_Texte fourni:_
========================

Ce rappel de la mort permet à celui qui participe à la fête, quelle qu’en soit la façon, à se sentir plus vivant.

Cette invitation à vivre avec plus d’intensité s’étend bien au-delà de l’arène et des rues où se déroulent les spectacles taurins. La conscience de la mort permet de vivre la vie plus intensément.

La tauromachie est universelle, car elle transmet la nécessité d’accepter la vie dans toutes ses dimensions, et de vivre en toute plénitude.

La tauromachie n’est pas un spectacle de mort, si ce n’est l’exaltation de ce que nous sommes : nous nous confrontons à la mort pour nous sentir vivants.

Voila la réalité pour des millions de personnes dans le monde. Nous ne demandons pas que tous la partagent. Par contre, nous exigeons que chacun la respecte.

Et je conviens que demeure une question sans réponse : la tauromachie est-t- elle nécessaire ?

Et bien, je n’en suis pas sûr …

La danse est-elle nécessaire ?

Le théâtre est-il nécessaire ?

Les différentes expressions culturelles sont-elles nécessaires ?

Notre espèce aurait-elle évolué sans la peinture cubiste ou sans la musique rock ? Goya, Falla ou Garcia Lorca sont-ils nécessaires ?

Peut-être aurions nous existé sans rien de tout cela. Certainement. Mais indubitablement, le monde serait un endroit bien plus pauvre. Comme il serait plus pauvre si la tauromachie n’existait pas.

Et précisément, pour préserver la richesse culturelle mondiale, l’UNESCO a approuvé en 2005 une Convention concernant la protection et la promotion de la Diversité des Expressions Culturelles, approuvée pour se prémunir de possibles censeurs de quelque expression culturelle.

Parce que toute expression culturelle est le patrimoine de chacun, et fait que le monde est plus riche. C’est le contraire de ce que prétendent certains.

L’UNESCO a approuvé cette Convention, à peine quelques années après la destruction des Buddhas de Bamiyan, en Afghanistan par le régime islamique taliban.

Ils ont été bombardés parce que quelqu’un a décidé que ces statues millénaires étaient contraires à la morale.

Pensez-y, Mesdames et Messieurs les Sénateurs : ils ont détruit le patrimoine culturel de tous, pour la seule raison qu’il paraissait immoral à quelques uns.

Ce n’est, ni plus ni moins, ce que certains prétendent faire avec la tauromachie.

J’en termine, Mesdames et Messieurs les Sénateurs,

La culture du toro est née sur les rives de la Méditerranée. Le toro, comme animal totem, est un mythe nécessaire à notre façon de comprendre le monde.

========================

_Enregistrements fournis:_

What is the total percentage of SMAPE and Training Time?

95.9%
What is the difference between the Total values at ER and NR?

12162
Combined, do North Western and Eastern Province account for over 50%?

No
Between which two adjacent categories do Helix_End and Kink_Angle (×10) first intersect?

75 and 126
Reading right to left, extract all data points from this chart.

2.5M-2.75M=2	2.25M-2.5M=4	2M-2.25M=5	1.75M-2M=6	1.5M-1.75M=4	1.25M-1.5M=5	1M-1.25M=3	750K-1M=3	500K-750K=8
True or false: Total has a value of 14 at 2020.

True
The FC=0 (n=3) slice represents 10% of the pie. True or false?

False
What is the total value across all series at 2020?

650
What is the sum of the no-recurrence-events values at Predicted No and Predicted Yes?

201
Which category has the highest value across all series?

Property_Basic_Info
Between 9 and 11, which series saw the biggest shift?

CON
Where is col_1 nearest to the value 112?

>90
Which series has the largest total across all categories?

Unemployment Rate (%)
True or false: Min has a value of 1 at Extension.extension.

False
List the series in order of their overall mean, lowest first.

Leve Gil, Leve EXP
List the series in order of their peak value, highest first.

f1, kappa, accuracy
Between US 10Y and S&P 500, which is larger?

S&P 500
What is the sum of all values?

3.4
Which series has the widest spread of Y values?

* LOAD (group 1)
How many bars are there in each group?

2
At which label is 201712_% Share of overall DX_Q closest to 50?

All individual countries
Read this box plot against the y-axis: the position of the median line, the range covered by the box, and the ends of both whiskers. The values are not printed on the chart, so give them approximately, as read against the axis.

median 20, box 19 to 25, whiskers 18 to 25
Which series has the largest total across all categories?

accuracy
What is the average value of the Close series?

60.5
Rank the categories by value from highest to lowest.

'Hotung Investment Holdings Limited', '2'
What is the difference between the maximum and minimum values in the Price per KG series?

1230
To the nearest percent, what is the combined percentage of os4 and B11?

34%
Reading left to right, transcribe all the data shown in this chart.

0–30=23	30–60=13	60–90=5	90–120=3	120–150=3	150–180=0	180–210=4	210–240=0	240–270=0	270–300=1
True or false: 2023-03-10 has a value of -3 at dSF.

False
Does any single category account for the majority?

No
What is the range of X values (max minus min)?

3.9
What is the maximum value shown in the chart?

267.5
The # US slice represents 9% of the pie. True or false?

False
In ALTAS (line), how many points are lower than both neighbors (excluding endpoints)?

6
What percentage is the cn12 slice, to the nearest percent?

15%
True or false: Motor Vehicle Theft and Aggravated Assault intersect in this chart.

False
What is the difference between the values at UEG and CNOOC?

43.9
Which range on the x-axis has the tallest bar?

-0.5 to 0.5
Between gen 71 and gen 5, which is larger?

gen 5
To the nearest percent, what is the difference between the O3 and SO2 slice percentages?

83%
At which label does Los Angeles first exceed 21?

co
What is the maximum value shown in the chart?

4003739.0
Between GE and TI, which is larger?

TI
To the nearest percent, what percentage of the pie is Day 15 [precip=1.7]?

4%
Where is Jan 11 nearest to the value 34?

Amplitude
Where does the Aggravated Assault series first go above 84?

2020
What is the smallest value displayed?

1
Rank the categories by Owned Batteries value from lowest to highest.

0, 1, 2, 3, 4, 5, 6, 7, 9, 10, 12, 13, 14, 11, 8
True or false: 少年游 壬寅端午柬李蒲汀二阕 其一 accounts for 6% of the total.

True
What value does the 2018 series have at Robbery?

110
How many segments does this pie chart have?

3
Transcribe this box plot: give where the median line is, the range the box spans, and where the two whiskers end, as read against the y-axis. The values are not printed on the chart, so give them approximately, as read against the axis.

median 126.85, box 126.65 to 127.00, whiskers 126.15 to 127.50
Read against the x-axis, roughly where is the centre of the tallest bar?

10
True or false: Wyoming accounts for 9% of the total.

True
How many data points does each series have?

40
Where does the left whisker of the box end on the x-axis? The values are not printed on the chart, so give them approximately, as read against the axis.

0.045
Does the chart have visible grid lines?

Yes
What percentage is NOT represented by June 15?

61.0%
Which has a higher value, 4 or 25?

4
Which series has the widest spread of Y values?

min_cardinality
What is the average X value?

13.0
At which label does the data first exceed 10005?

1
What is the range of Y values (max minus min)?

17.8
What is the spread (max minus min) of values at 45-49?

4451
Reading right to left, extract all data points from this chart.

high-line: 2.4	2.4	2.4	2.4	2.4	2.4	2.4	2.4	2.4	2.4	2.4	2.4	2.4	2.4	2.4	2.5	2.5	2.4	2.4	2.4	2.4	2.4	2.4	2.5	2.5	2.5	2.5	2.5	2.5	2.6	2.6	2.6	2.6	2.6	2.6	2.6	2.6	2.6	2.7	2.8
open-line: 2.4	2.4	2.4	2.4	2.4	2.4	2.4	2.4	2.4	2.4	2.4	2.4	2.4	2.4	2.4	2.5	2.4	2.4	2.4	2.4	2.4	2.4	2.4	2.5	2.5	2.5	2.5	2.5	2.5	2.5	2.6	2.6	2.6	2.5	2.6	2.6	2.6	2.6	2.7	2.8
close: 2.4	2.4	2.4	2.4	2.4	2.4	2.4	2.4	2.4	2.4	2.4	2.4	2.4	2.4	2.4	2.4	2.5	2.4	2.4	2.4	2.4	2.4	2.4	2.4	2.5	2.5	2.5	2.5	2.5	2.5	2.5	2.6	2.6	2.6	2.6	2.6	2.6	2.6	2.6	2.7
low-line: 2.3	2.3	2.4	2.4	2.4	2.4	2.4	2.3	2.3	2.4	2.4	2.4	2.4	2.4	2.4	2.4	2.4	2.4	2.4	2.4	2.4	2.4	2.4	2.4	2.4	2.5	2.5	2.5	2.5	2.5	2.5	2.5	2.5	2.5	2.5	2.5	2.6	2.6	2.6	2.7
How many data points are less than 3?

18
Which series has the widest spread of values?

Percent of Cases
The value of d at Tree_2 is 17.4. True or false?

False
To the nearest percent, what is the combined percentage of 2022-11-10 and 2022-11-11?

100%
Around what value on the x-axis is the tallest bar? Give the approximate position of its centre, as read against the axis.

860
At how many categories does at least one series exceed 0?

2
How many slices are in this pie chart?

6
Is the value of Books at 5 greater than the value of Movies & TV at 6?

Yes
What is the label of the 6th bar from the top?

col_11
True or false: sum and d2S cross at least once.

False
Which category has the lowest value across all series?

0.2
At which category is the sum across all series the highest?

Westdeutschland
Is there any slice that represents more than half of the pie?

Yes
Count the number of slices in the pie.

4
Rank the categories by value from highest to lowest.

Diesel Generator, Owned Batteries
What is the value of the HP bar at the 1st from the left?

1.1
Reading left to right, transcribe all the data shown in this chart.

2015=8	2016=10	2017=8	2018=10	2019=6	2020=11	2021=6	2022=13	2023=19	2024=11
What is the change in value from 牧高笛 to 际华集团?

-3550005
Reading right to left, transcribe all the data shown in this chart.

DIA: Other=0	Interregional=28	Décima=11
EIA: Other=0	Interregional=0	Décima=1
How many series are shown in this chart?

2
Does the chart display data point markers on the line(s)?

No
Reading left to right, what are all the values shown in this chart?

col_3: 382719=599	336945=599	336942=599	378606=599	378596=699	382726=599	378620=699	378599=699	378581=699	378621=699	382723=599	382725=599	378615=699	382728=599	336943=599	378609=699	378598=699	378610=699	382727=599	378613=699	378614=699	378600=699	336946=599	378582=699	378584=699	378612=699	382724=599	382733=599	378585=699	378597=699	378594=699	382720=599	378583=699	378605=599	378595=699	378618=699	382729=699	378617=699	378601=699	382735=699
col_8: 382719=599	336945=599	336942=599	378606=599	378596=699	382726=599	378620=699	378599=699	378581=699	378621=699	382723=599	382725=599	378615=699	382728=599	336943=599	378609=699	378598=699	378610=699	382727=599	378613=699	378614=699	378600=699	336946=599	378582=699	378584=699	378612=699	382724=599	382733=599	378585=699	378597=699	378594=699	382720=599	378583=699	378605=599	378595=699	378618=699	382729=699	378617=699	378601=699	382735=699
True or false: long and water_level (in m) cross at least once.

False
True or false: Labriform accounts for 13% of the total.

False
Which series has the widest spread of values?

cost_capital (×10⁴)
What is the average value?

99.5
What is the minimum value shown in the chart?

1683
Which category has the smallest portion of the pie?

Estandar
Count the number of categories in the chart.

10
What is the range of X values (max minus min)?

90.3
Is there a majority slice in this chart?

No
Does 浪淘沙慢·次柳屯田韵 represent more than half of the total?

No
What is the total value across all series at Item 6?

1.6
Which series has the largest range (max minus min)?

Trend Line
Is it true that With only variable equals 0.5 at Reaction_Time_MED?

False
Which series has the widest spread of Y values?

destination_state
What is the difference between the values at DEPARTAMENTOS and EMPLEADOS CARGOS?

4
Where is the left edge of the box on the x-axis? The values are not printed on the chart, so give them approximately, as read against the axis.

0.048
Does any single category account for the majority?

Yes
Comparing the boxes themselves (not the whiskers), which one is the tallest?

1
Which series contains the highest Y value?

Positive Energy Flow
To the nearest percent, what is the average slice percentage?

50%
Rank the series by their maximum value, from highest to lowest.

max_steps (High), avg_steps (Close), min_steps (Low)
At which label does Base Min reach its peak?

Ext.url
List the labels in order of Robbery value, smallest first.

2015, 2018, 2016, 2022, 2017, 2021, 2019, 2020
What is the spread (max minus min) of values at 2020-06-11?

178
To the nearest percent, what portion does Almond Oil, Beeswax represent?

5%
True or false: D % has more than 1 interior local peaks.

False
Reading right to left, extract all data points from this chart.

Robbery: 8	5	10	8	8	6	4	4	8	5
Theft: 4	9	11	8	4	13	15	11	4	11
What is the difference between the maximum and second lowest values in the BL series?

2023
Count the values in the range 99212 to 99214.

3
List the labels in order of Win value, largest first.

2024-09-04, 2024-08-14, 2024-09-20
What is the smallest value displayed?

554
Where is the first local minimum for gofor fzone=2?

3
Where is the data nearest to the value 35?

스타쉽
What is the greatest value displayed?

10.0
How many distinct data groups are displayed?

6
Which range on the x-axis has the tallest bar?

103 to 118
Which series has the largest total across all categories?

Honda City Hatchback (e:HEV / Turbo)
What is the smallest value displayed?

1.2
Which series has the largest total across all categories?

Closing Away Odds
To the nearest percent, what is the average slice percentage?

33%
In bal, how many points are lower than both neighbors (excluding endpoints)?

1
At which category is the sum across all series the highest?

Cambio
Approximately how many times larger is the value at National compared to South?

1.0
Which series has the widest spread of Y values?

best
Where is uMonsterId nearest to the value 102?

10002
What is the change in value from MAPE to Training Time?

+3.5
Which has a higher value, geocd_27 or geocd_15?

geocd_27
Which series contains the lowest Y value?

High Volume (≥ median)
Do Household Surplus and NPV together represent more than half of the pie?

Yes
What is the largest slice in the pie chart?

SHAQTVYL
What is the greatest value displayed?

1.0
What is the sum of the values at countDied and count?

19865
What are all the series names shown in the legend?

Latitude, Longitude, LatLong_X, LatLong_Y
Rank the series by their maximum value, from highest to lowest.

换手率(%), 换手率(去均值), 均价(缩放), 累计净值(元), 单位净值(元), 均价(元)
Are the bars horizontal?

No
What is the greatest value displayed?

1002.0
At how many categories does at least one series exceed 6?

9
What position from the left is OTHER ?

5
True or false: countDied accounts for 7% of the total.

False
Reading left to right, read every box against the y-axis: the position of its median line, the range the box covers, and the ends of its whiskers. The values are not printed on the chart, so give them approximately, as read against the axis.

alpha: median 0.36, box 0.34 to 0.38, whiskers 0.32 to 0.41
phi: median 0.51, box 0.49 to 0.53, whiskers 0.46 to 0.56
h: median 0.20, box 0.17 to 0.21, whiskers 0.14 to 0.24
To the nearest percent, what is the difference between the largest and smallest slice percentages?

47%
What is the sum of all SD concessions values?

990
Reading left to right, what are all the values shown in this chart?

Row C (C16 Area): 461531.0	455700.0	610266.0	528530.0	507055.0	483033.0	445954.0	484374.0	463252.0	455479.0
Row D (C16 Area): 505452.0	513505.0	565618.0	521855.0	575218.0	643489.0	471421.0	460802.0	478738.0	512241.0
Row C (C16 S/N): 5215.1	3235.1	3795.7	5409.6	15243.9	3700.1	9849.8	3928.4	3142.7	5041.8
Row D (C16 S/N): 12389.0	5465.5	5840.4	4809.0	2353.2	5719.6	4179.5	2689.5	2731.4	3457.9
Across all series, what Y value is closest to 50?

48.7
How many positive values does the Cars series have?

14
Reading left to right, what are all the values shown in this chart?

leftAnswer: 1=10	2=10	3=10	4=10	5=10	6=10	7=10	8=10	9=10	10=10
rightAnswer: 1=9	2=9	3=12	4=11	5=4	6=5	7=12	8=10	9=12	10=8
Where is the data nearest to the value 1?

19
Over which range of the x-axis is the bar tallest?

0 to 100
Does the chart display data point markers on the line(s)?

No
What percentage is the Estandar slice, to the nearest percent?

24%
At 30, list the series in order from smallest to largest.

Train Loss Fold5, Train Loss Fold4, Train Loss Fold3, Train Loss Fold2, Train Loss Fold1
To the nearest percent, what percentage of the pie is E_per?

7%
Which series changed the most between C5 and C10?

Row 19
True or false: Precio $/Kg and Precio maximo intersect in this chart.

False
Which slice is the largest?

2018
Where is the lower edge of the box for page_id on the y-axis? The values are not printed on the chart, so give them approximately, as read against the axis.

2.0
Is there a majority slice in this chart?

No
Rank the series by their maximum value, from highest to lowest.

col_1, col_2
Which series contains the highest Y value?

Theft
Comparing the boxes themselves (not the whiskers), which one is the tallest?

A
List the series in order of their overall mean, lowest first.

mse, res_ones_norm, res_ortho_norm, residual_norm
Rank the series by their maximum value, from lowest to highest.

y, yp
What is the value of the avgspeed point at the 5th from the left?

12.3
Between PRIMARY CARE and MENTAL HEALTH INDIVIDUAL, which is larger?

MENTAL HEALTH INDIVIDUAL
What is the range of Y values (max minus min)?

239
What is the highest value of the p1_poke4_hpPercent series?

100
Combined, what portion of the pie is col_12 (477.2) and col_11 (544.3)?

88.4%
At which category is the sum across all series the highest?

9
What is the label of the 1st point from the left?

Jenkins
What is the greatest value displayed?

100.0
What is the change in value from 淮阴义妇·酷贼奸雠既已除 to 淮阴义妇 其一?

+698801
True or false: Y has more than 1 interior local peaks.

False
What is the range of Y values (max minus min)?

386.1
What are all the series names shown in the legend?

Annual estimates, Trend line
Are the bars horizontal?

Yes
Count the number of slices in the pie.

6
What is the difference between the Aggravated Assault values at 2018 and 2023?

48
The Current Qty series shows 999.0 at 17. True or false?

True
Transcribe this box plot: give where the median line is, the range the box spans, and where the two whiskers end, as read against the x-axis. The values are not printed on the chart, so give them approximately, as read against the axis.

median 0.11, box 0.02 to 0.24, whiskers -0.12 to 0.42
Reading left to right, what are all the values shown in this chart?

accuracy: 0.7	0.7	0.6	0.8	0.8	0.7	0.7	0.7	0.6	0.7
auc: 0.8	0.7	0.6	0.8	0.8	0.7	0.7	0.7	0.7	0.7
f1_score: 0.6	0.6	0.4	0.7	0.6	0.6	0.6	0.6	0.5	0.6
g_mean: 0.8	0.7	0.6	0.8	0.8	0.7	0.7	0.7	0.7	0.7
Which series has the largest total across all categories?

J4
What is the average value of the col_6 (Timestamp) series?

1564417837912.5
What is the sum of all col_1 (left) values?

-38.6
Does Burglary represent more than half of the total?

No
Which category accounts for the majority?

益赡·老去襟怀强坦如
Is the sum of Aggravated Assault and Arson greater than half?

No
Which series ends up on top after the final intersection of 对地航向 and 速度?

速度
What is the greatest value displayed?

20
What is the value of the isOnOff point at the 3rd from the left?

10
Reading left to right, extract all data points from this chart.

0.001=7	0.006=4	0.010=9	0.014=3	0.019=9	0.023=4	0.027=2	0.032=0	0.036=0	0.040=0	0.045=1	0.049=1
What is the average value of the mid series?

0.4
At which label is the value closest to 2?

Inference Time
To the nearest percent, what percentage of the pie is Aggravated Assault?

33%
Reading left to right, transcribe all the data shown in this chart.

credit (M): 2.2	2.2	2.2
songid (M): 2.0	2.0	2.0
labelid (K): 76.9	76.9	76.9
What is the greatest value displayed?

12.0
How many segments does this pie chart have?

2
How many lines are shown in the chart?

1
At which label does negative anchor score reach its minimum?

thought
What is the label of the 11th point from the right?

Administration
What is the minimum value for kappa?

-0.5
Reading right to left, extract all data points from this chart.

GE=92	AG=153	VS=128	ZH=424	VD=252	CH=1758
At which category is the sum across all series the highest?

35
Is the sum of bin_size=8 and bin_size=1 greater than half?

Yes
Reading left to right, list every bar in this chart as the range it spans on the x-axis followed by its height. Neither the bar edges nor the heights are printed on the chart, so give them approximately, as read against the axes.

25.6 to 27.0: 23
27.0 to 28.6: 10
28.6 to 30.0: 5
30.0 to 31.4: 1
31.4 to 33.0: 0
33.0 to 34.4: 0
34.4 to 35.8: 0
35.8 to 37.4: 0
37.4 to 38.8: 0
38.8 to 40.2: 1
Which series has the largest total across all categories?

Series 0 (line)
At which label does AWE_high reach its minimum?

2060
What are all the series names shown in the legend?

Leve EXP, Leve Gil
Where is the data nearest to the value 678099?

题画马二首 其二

========================

_Travail à faire:_
**1.** Répondez à ces questions d'après le texte sur la tauromachie :
(a) En quelle année l'UNESCO a-t-elle approuvé sa Convention sur la diversité des expressions culturelles ?
(b) Dans quel pays se trouvaient les Buddhas de Bamiyan, et quel régime les a détruits ?
(c) Sur les rives de quelle mer la culture du toro est-elle née ?
**2.** Reprenez le texte sur la tauromachie là où il s'arrête et poursuivez-le.
Les enregistrements n'ont aucun lien avec le texte.

_Réponses par consigne:_
**1.**
(a) En 2005.
(b) En Afghanistan ; ils ont été détruits par le régime islamique taliban.
(c) La Méditerranée.

**2.**
Ce n’est pas le hasard si le toro est précisément l’animal sur lequel se fondent les mythes fondateurs de l’Europe elle-même.

Et c’est cependant le génie ibérique qui a mis en évidence les significations plus profondes concernant la vie et la mort, en relation avec ce toro universel.

Et c’est ainsi, alors que notre Siècle d’Or en est à sa plénitude, que s’élargissent les limites de la culture de l’humanité, quand la tauromachie moderne illustre une de nos expressions culturelles les plus caractéristiques.

La culture ne se crée ni ne se détruit par décret, elle est le produit du temps, de la création de quelques uns et de l’accession du peuple à ces créations.

Ainsi apparaît et se développe la tauromachie.

Egalement de cette manière, depuis les origines ibères, la tauromachie fut adoptée en d’autres lieux, par des peuples ayant une pulsion vitale identique, une façon similaire de faire face à la vie et à la mort, de célébrer et exalter de façon radicalement vitale l’existence.

La tauromachie, Mesdames et Messieurs les Sénateurs, est le cadeau culturel de l’Espagne à l’humanité.

La France, le Portugal, le Mexique, l’Equateur, le Venezuela, la Colombie, le Pérou et l’Espagne, sont aujourd’hui les gardiens du précieux patrimoine de tous, et nous sommes tous responsables de sa pérennité et de sa transmission de génération en génération.

Mesdames et Messieurs les Sénateurs, soyez les dignes représentants de votre circonscription, et luttez pour la tauromachie, avec fierté, en tant que patrimoine commun de l’humanité.

Merci beaucoup.

Victorino Martín
Eleveur
Président de la Fondation du Toro de Combat.